Flip’s Escape is billed as a “spin-off” to developer Shaun Inman’s critical darling The Last Rocket (about which I cannot say enough good things). Without spoiling anything from the original, it starts off in medias res as our smiley rocket protagonist Flip and his sentient computer companion AMI find themselves flying through the far reaches of space, chased by a shockwave blast from the sun.
And with that, you’re off! Like a dessert to The Last Rocket’s excellent meal, this one abandons all sense of a continuing narrative for pure, unfiltered play. And far less patient play at that (after all, you’re being chased by the sun itself). Inman uses the unending palette of space to explore the endless runner genre, with a few notable tweaks. The first of which is the assumption that your movement is predictable. Here, Flip is not only blasting forwards at increasing speeds, but moving diagonally from the left side of the screen to the right, leaving you with only one power: the ability to tap the screen to momentarily pump the interstellar breaks.
It’s here - with these controls - that the origins of my first ten minutes lie. With Flip’s Escape, it’s important that you adjust your expectations going in. A typical high-score chase this is most definitely not, and for many, the learning curve here will be like a mini boot camp: brief, but steep. For the most part, this is a good thing, as Inman has wrapped a tried and true (read: somewhat stale) archetype inside a control scheme that gives it new life. Keeping an eye on obstacles and avoiding them is no longer the name of the game alone.
Instead, you’re burdened just as much by the need to pinpoint when it is you should stop moving and allow obstacles to pass you by, as Flip earns a crucial “warp boost” by snagging close-circling stars attached to incoming rocks... which you can turn around and trade for a free hit if you’re willing to see the meter depleted. All of this while factoring in the ever creeping threat behind you.

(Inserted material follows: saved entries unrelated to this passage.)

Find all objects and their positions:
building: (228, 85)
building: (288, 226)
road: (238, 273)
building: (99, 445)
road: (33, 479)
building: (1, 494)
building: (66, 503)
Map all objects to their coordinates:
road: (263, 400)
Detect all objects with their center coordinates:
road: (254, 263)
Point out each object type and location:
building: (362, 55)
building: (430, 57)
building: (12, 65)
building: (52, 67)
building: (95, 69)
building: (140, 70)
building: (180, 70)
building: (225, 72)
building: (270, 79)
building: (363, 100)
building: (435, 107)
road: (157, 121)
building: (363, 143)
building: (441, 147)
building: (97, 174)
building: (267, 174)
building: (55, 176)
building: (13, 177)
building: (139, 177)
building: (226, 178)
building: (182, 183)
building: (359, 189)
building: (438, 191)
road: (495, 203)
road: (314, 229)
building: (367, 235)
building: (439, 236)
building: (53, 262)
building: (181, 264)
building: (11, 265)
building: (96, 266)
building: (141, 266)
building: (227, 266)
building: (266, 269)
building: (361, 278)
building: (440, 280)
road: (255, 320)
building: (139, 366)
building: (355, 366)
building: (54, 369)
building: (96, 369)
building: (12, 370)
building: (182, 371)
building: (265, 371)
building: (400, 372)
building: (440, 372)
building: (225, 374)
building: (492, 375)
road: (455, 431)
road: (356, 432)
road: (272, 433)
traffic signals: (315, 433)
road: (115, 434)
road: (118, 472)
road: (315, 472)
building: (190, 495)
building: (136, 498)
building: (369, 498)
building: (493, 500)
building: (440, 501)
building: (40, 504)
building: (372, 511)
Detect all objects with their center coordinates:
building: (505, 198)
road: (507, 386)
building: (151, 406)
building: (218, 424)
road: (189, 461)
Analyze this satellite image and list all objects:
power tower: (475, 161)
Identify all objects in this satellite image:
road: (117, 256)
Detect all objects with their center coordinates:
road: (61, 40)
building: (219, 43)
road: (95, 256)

Where other entries in this space are about learning how to do one thing really well, this entry from outer space captures the feeling of mastering a skill set. It asks you to bring things down to the wire, make close escapes, and risk narrow misses, therefore feeling all the more satisfying both in success and failure.
So why the ten hellish minutes? Because while everything feels like it’s by design, there are elements of a design like this that will always prove insurmountable. And before you’ve developed the acumen to prolong the inevitable, Flip’s Escape’s trial by fire is arguably one of the most pesky in recent memory. Everything feels out of place, the diagonal movement seems obtusely at odds with the random appearance of obstacles, and for the less patient, things don’t seem to gel progressively. Make no mistake, there is a rhyme and reason to all of it - and the payoff described above when everything clicks far outweighs the frustration.

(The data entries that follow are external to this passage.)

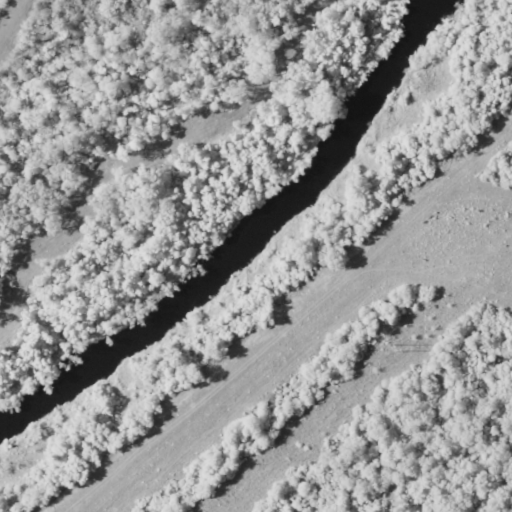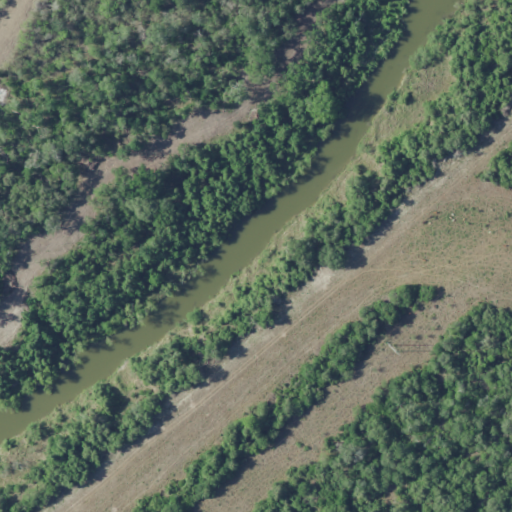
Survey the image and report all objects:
river: (244, 241)
power tower: (396, 347)
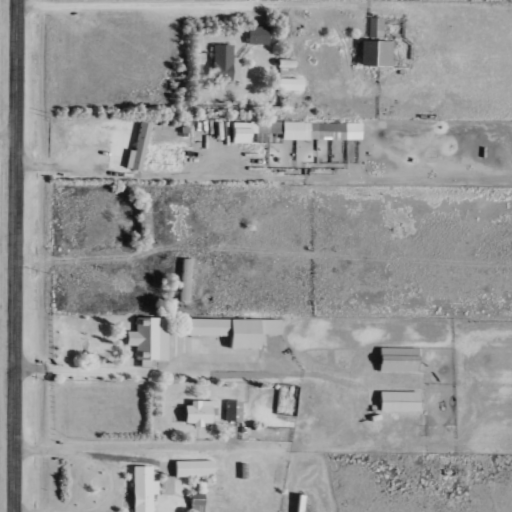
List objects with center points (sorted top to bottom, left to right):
building: (374, 26)
building: (254, 35)
building: (371, 53)
building: (222, 63)
building: (286, 84)
building: (247, 130)
building: (318, 131)
building: (136, 148)
road: (14, 256)
building: (231, 329)
building: (146, 338)
building: (394, 359)
building: (397, 401)
building: (231, 411)
building: (195, 412)
building: (191, 468)
building: (140, 489)
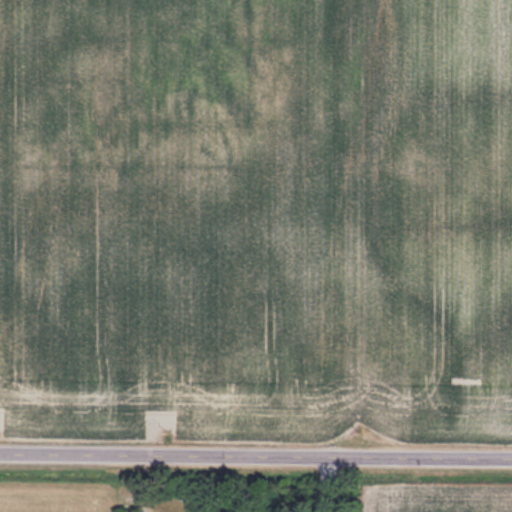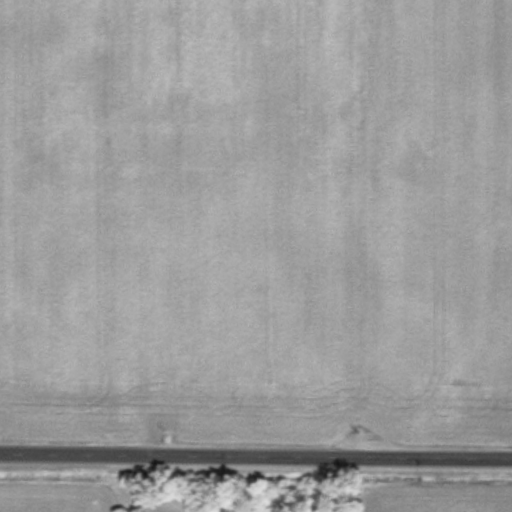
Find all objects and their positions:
road: (255, 458)
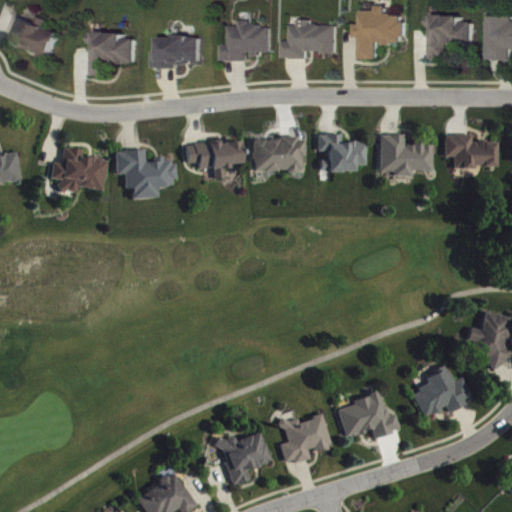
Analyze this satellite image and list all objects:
building: (387, 32)
building: (457, 36)
building: (43, 37)
building: (503, 37)
building: (317, 41)
building: (254, 43)
building: (120, 53)
building: (186, 53)
road: (252, 96)
building: (472, 153)
building: (343, 155)
building: (280, 156)
building: (217, 157)
building: (406, 157)
building: (81, 172)
building: (146, 174)
park: (199, 327)
building: (493, 341)
road: (261, 383)
building: (443, 394)
building: (370, 418)
building: (304, 438)
building: (245, 457)
road: (396, 472)
building: (508, 482)
building: (170, 497)
road: (330, 503)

With that said, however, Inman would have been well suited to embed the game’s passive, menu-based tutorial in the fabric of the gameplay itself, perhaps even including interstitial “tips” between rounds. I’m no fan of the practice, but here’s a place where having them definitely would have been well received! Arguably, that’s the game’s small - but measurable - stumbling point. The package all feels quite bare bones; not at the level of content (the one mode is more than enough fun!), but rather organization of that content.
That aside, everything truly is smooth sailing from there. Flip’s Escape is extremely generous with its in-app currency, allowing you to earn gems periodically with each play, in turn buying survival tools like drills for incoming rocks and magnets to swipe up missed warp stars. I highly recommend snagging some after your first few runs, as having them during your learning period improves things immensely.
Some of the fancier buys like new skins for flip and AMI (who allows you to carry three items at once) push the cost high enough to merit spending some money, but only if you’re in a real hurry. The game lends itself extremely well to micro sessions of play, and you’re not at any sort of handicap by opting to wait it out. No bribery-by-design here!
They say that first impressions are everything, and this is perhaps doubly so in the overflowing world of the App Store. With Shaun Inman’s charming extension of Flip’s adorable world, however, the title says it all. Like the conventions it bucks, this one escapes the faux pas of a potentially poor start, and gets exponentially better each time you play.
- The music! So good it has to be listed first, Matt Grim’s score is one for which you’ll want to keep the game on even if you’re not playing. Same adorable Last Rocket look. A refreshingly tense take on the endless runner. Steep difficulty is rewarded with the feeling of real nuance and expertise.
- That steep difficult curve? It’s pretty steep. The play style feels unnatural at first, and little is done to facilitate learning. No challenges beyond available trophies.